Instruction |
Please pull out every line in the entries below that contains the word "this". Case counts.

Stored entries
[start]

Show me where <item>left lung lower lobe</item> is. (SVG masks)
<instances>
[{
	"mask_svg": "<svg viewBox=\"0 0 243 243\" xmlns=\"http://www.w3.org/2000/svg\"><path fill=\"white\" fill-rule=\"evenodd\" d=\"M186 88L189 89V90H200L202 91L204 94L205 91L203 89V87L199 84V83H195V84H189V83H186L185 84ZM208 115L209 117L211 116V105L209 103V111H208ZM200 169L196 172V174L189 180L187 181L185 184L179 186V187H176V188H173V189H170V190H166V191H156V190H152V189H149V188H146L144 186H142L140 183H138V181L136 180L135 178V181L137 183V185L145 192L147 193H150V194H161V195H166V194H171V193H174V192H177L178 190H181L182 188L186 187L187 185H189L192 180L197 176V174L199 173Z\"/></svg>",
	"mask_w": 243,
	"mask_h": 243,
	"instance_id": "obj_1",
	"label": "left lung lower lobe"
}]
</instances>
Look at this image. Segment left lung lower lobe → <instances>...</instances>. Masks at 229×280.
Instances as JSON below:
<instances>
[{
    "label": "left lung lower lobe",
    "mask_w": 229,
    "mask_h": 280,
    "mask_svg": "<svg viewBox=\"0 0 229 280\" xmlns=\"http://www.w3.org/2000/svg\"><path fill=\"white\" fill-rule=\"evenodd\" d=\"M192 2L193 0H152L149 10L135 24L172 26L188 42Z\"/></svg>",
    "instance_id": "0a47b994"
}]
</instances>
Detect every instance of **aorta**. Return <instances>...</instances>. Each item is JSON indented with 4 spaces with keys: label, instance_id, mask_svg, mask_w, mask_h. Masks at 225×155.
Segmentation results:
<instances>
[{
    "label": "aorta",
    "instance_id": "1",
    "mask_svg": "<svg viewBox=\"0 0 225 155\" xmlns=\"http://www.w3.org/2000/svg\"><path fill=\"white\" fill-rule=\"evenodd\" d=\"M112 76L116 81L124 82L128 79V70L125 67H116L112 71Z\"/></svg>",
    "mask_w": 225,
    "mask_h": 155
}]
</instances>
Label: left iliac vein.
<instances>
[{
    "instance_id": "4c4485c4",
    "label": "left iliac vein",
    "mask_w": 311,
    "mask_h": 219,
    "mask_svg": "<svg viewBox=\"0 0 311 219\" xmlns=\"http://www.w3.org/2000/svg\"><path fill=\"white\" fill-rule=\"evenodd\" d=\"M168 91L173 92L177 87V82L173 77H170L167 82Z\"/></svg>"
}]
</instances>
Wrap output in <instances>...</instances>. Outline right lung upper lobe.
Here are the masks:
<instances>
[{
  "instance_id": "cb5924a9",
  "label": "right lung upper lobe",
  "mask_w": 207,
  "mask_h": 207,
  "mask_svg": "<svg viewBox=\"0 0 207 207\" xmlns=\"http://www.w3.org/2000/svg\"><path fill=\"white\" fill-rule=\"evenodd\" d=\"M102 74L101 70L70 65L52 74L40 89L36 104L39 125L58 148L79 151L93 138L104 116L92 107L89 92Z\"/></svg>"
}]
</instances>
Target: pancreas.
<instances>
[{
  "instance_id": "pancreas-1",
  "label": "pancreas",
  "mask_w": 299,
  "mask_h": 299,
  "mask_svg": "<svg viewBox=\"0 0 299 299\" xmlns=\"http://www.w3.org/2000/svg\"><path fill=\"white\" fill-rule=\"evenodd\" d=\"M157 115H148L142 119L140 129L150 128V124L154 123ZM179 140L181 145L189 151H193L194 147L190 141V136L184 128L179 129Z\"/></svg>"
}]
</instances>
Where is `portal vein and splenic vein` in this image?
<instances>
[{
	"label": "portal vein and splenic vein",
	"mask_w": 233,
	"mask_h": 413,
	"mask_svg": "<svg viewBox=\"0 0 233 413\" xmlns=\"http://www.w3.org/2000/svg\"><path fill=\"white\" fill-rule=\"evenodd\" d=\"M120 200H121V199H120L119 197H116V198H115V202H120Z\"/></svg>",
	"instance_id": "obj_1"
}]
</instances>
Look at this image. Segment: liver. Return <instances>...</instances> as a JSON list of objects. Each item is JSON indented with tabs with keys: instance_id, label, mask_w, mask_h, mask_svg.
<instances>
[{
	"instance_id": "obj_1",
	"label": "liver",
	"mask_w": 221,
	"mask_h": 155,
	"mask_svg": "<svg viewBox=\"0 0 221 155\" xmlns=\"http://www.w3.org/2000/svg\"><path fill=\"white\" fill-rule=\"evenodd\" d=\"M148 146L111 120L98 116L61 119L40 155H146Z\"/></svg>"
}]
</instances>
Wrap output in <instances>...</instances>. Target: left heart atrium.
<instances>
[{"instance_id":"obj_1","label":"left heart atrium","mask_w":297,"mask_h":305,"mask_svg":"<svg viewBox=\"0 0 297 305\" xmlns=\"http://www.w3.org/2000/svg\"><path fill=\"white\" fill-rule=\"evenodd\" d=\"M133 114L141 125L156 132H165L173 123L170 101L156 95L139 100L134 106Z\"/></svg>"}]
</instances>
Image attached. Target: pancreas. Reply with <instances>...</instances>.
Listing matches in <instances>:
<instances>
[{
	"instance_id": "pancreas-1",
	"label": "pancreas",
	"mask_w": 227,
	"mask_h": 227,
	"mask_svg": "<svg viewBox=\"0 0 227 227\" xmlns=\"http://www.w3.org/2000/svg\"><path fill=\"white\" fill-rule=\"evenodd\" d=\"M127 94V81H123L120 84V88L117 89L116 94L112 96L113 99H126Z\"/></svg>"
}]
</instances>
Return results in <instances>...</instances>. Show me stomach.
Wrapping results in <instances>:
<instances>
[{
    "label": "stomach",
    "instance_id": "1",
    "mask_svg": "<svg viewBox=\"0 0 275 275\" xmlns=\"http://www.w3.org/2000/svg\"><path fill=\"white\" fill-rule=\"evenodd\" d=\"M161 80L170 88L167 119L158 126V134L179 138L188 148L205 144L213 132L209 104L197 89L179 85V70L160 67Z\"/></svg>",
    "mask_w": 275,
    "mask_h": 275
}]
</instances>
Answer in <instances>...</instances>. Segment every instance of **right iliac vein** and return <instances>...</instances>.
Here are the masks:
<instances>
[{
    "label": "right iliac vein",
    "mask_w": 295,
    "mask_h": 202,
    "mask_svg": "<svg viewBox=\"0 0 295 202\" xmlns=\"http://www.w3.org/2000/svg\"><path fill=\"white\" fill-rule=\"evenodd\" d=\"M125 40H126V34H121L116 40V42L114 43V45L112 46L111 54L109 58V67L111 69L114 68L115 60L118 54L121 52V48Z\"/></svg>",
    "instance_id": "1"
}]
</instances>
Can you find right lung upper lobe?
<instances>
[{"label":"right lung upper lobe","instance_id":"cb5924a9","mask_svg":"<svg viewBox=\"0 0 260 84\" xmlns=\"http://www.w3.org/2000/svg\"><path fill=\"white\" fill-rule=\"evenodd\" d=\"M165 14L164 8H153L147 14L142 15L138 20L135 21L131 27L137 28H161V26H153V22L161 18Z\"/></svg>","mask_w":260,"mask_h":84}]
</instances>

[end]

Answer |
Look at this image. Segment left lung lower lobe → <instances>...</instances>. Masks at 229×280.
Where is `portal vein and splenic vein` in this image?
Look at this image. Segment: liver. Return <instances>...</instances> as a JSON list of objects. Each item is JSON indented with tabs with keys: instance_id, label, mask_w, mask_h, mask_svg.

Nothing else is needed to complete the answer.